Written October 9, 2009

As I write this I am no longer where I normally write.

I’m not at my three thousand square foot dream home in the office or upstairs in the prayer room with a cinnamon bun scented candle burning.

No. I’m in a place and time I never thought I would be.

My new home is a small apartment in the barn of my employer who is a local physician. Imagine yourself in a hotel room and in the adjacent room there is a pony named Monica who likes to kick her stall in the middle of the night, eight goats, four dogs, five cats, a rooster named Flower that gets up really early in the morning and a steer with an attitude named Lucky.

As I look around my new and alien domicile, I see the things I hastily brought with me: eleven shirts, seven pairs of pants, a jumbled bag of toiletries, my bible, laptop, cell phone, iPod and a box of Q-tips.

Twenty-one days ago my existence exploded.

I fell out of life.

My wife of seventeen years told me she wanted a divorce. There was no chance of working it out. She told me she wanted space and everything to remain as is. We could live in the house together until the divorce was final and our home sold. Just as friends.

God knew a storm was coming.
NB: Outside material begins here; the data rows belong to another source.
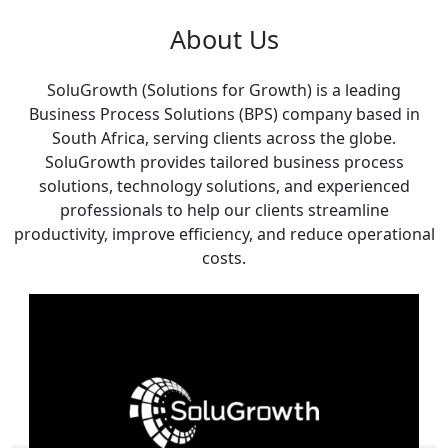
About Us
SoluGrowth (Solutions for Growth) is a leading
Business Process Solutions (BPS) company based in
South Africa, serving clients across the globe.
SoluGrowth provides tailored business process
solutions, technology solutions, and experienced
professionals to help our clients streamline
productivity, improve efficiency, and reduce operational
costs.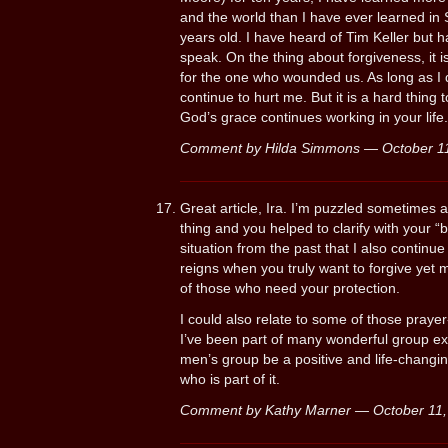
and the world than I have ever learned in
years old. I have heard of Tim Keller but 
speak. On the thing about forgiveness, it is
for the one who wounded us. As long as I d
continue to hurt me. But it is a hard thing 
God’s grace continues working in your life.
Comment by Hilda Simmons — October 1
Great article, Ira. I’m puzzled sometimes 
thing and you helped to clarify with your 
situation from the past that I also continu
reigns when you truly want to forgive yet m
of those who need your protection.
I could also relate to some of those praye
I’ve been part of many wonderful group ex
men’s group be a positive and life-changi
who is part of it.
Comment by Kathy Marner — October 11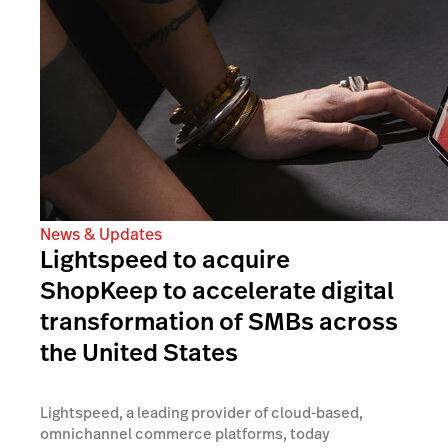
News & Updates
Lightspeed to acquire
ShopKeep to accelerate digital
transformation of SMBs across
the United States
Lightspeed, a leading provider of cloud-based,
omnichannel commerce platforms, today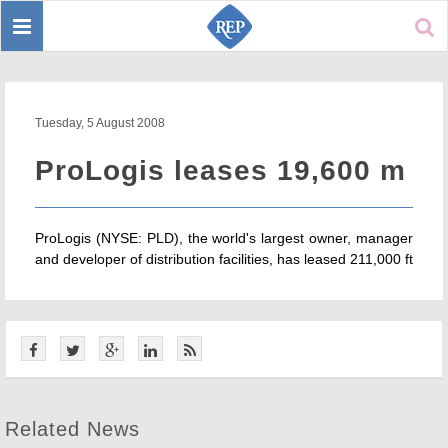
Toggle
Sear
navigation
Tuesday, 5 August 2008
ProLogis leases 19,600 m
ProLogis (NYSE: PLD), the world's largest owner, manager
and developer of distribution facilities, has leased 211,000 ft
Related News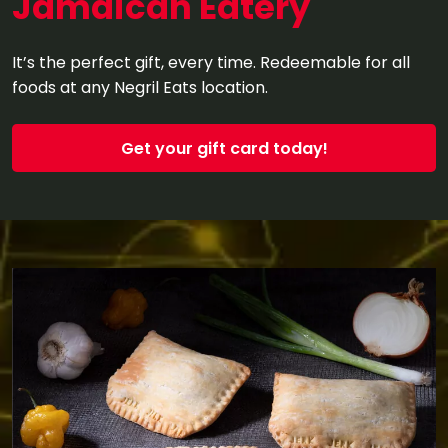
Jamaican Eatery
It’s the perfect gift, every time. Redeemable for all
foods at any Negril Eats location.
Get your gift card today!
In August the Holy Spirit led me to hang up teaching the youth at my church and stop writing for this blog.

I didn’t see the clouds swirling or batten down the hatches of my boat. I was caught on deck and hit full force with a category five hurricane.

Crap happens.

My house was no longer my home. I couldn’t stand it. It was too overwhelming. I had to get out and didn’t care where I landed. The next day my wife was going out of town shopping with friends. I made up my mind I wouldn’t be there when she got back. When she left for her shopping trip I called the only person who could help me. My boss. I told him I had about eight to ten hours to find somewhere to go. I didn’t care where, even if I had to sleep on a dirt floor. I desperately needed a sanctuary. He held up his hand and said, “No problem Cec. I’ve got you covered.” Then he whipped out his cell phone and called his main farm hand. “I have an employee with a personal emergency who will be staying in the barn apartment for a while. Would you get it ready for him?” He looked at me and with a smile said, “Cec, give him a couple of hours then head that way.” It pays to work for a Godly man who loves his employees. Crying with gratitude I hugged him and went back to the house my wife and I had shared. I walked through every room and cried. In anger I went outside and ripped up the five hundred feet of underground fence for our chocolate labs Dolly and Lexi that was almost finished. And then, like a great husband should, I mowed the yard.

After mowing I sat down at the table where we had shared countless meals, holidays, celebrations and prayers and wrote her a  letter explaining why I was leaving.  She wanted space. I was giving it to her. All she had to do was call me. Then I called my pastor JD.  What a great man of God he is. He talked to me for several minutes then prayed for me. It was very comforting.

I went through the house and started grabbing things. Just the basics. When I got to the barn the farm hand was so kind and gracious. He helped take my tattered and torn life into my new home. I was in a stunned stupor. When I got squared away in the barn, I started to pray like I’d never prayed before.

Laying flat on my face on the carpet I was crying out to God for a restoration of my marriage. I was groaning and sobbing. Words cannot describe how wrenched I was. God was so silent, it deafened me. My face into the carpet in between sobs I took a deep breath and discovered the carpet smelled like pee. Very, very fitting. Later that night my boss came down to the barn to check on me. Standing outside I told him, “Doc, I’m smoking to help me deal with this” then pulled out a menthol and lit up right in front of him. “In fact Doc, I’m gonna smoke my brains out. I’m going to smoke at work too. I’m gonna wear the back door off its hinges going outside to smoke. So get use to it.” I puffed like a freight train. I thought he would fall over.